Seagull Poop

Back in the ‘70s, when the world and I were much younger, a writer named Richard Bach penned Illusions: Adventures of a Reluctant Messiah.  I can’t say I was a Bach fan (I was one of about three people in all of America who loathed Jonathan Livingston Seagull,) but one of the quotes from Illusions has stuck with me all these years:

 Argue for your limitations, and sure enough, they’re yours.

 My Beloved, youngest daughter, and her boyfriend, are at Floyd Fest.  With any luck, I’ll join them before the sun sets . . . but. 

 That is such a treacherous little word, “but.”  It’s a great big mental stumbling block.  It is the mountain that Hannibal with his thousand elephants can’t cross.  It’s the word that didn’t launch a thousand ships.  It’s the chock on a million wheels, the sand in in a trillion machines, the frozen brakes on a zillion dreams.


 It’s a word that argues for limitations.

 This morning, a friend posted on Facebook that she’d run 22 miles this week and felt like she could do anything.  I had to confess a stab of jealousy.  I couldn’t run 22 feet at this point, and feel like almost everything is out of reach.  That can’t be right.  I have osteoarthritis in my right hip.  It hurts.  Some days it hurts worse than others, but every step has a certain amount of “ouch” built in.  That hip, at the moment, has become “but.”

 And the fundamental question is, how limited am I, really?  How much of my limitation is genuine pathology, and how much is the power of “but” in my mind?  I don’t have any patience with any of the “pat” answers people tend to give when you ask questions like this.  It’s not all in my mind; a smug jerk of an orthopedic surgeon looked at my x-rays and said (a year and four months ago) that I’d have to have the hip replaced within six to twelve months.  But it’s not all in my hip, either.  Some days I barely notice it’s there; since I don’t take pain medication, my brain is involved.

 That brings us to Floyd Fest.  I LOVE Floyd Fest.  It’s soooo much fun.  I have a ticket waiting at the will-call, a tent with my Beloved near the Dreaming Creek Stage, and three people I adore already there.  Tonight I can hear New Monsoon, one of my favorite bands, and tomorrow the ever-fabulous Carolina Chocolate Drops have two shows.  In between, there’s Old Crow Medicine Show, Toubab Krewe, and Sam Bush.  How can I not go?  How can I let the “but” come between me and some righteous jams?

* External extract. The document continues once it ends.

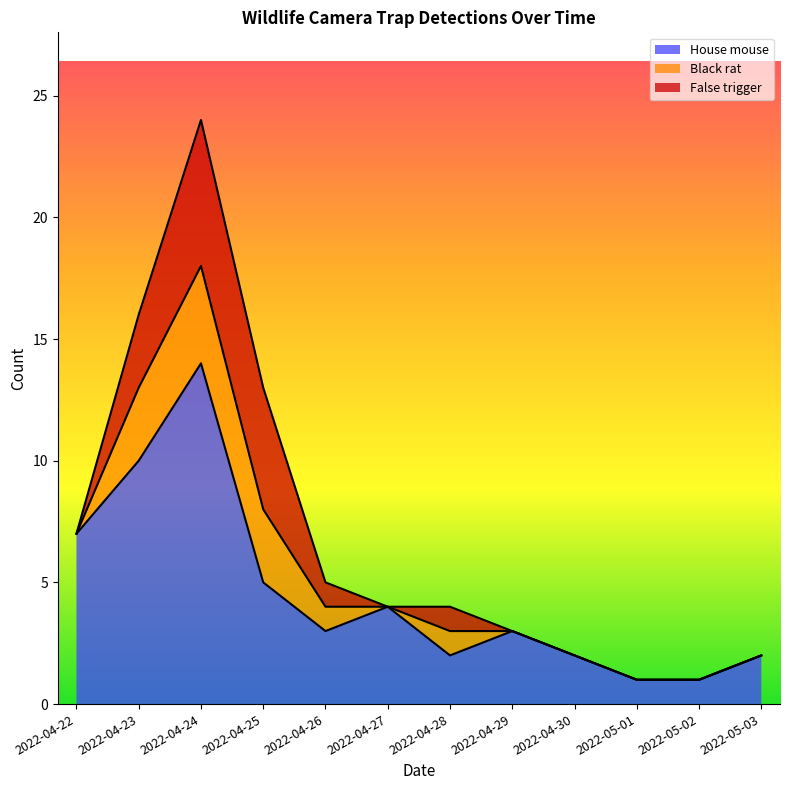

What is the total value across all series at 2022-05-02?

1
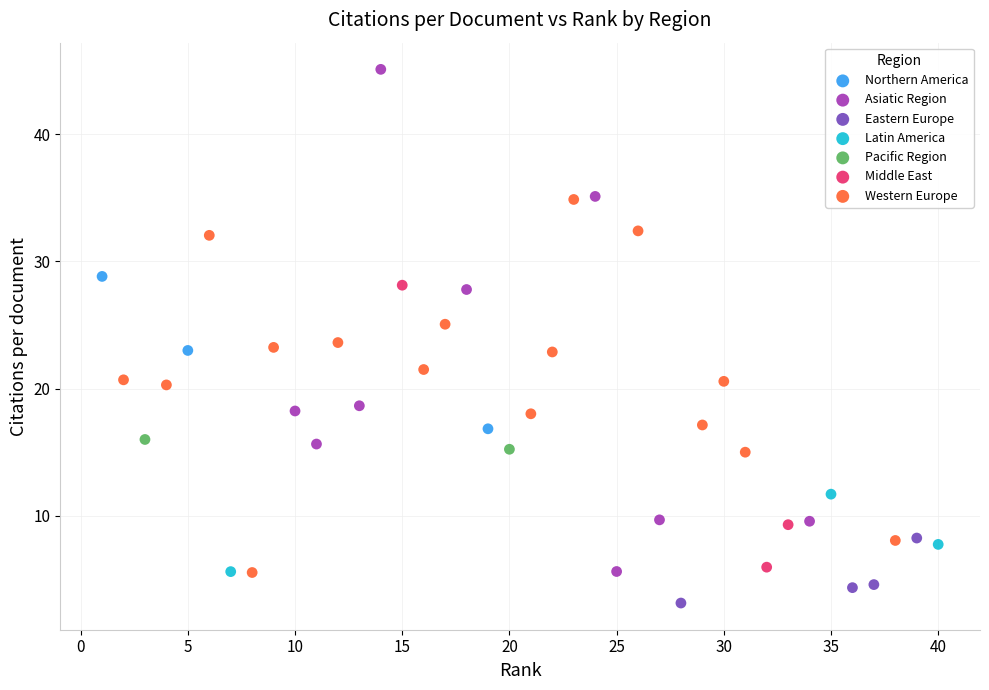

What are all the series names shown in the legend?

Northern America, Asiatic Region, Eastern Europe, Latin America, Pacific Region, Middle East, Western Europe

 I hope no one’s expecting some random seagull poop about not letting anything stand in the way, damn-the-torpedoes, blah blah blah.  Truth is, I’m not feeling all that brave.  I have a hard time walking from one end of my yard to the other on a bad day, and to go to Floyd Fest is to walk miles on uneven ground, in the heat, carrying a bunch of things I’ll need to survive.

 But I’m going, dammit.  It’s not brave, it’s not stubborn, it’s not anything worth noticing on a cosmic scale.  It’s just that I think Richard Bach was right, and that’s an argument I can afford to lose.